Fallon gives me a slight push in my lower back, meant to convey I should politely engage with the man. He turns his head from Blain to me, and the moment our eyes connect, I know something is gravely wrong.

Up close, I see I was correct about his eye color. They’re colored somewhere between warm honey and glowing amber, heavily rimmed with thick black lashes. When he looks at me, something hot flares inside them with such intensity, I take a step backward.

What was that? A moment of recognition?

Impossible, as I’ve never met this man before. He’s not the type one forgets.

Those eyes, though, in just a millisecond it seems, lose all their warmth. Despite the golden hue that emanates with a glow that would make one think of a cozy fire, they go ice cold as his jaw locks hard. A shiver moves up my spine as Mr. Byrne stares at me with what I can only describe as open hostility, possibly even hatred.

Fallon doesn’t seem to notice as she’s blathering on about me. How I manage a successful coffee shop with ownership potential, and I can tell that not a single word is filtering through to the man glaring daggers at me.

He abruptly turns his gaze from me to Fallon, and I note that his eyes seem warm and human again. He interrupts her monologue without an ounce of remorse. “I’m sorry, Fallon. I had hoped to be able to stay longer, but I have another appointment. I can’t be late for it. Perhaps I’ll come by for a private tour of your gallery another time.”

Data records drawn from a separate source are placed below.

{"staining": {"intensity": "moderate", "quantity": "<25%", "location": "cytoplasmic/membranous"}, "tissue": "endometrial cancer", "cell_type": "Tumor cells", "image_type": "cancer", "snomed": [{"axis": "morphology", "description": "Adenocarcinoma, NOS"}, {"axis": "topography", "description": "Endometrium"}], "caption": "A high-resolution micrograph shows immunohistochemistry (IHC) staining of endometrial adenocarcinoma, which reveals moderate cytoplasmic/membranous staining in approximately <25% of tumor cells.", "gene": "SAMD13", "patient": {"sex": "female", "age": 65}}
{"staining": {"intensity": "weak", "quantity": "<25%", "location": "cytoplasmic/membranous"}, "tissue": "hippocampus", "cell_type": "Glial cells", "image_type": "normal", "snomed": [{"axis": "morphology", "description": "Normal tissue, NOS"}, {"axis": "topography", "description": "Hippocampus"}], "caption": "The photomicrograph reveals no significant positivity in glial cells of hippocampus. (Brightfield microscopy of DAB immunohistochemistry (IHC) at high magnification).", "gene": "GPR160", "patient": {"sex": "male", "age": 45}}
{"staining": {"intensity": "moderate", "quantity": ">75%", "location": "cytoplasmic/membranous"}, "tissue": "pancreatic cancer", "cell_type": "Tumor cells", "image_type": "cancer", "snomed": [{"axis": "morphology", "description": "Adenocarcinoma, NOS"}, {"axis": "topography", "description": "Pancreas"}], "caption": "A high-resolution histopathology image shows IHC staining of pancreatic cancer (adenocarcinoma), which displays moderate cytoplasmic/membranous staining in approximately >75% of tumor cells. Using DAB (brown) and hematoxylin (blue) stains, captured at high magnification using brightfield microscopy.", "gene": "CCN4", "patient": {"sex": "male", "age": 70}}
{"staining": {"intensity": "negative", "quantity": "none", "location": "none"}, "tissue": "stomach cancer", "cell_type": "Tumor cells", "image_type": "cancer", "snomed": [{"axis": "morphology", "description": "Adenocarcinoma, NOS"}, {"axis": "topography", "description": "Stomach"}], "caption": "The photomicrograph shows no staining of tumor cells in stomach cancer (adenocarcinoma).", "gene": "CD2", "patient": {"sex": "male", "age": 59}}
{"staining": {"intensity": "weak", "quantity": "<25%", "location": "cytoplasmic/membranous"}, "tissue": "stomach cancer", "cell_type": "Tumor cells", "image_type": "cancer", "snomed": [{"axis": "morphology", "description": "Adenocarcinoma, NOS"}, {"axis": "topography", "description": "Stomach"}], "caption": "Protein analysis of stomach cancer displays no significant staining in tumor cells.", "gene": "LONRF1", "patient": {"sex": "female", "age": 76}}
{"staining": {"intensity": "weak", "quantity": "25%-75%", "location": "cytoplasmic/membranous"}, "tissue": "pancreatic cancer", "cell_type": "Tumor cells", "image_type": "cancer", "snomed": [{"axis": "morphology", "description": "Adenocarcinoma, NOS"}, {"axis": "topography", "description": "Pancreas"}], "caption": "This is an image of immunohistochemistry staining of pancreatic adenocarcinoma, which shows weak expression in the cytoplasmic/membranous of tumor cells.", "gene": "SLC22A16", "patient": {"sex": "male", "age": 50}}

Fallon gushes her gratitude. “It would be my sincerest honor, Mr. Byrne.”

“Please call me Carrick,” he says with a charming smile, sticking his hand out to her. They shake, then he turns to shake Blain’s hand as well. His body swings slightly toward the group that had been standing around in awe as he talked, and his gaze briefly moves over every single person there as he nods a farewell.

Every single person but me.

He pointedly refuses to look at me, and I’m baffled by the snub.

Worse yet… I’m actually sort of… hurt?

Which is ridiculous because I don’t know this man. Moreover, I have skin thicker than cowhide. My feelings and ego are secure. It would take much more than a rude man to cause an ache in my chest, yet I feel like I’ve been let down by the most important person in the world.

I shake my head because that’s utterly laughable.

He’s an ordinary man.

Nothing special.

I narrow my eyes at him. Opening myself up and focusing my energy, I look for something weird way beneath the surface I hadn’t picked up on before, but nothing stands out.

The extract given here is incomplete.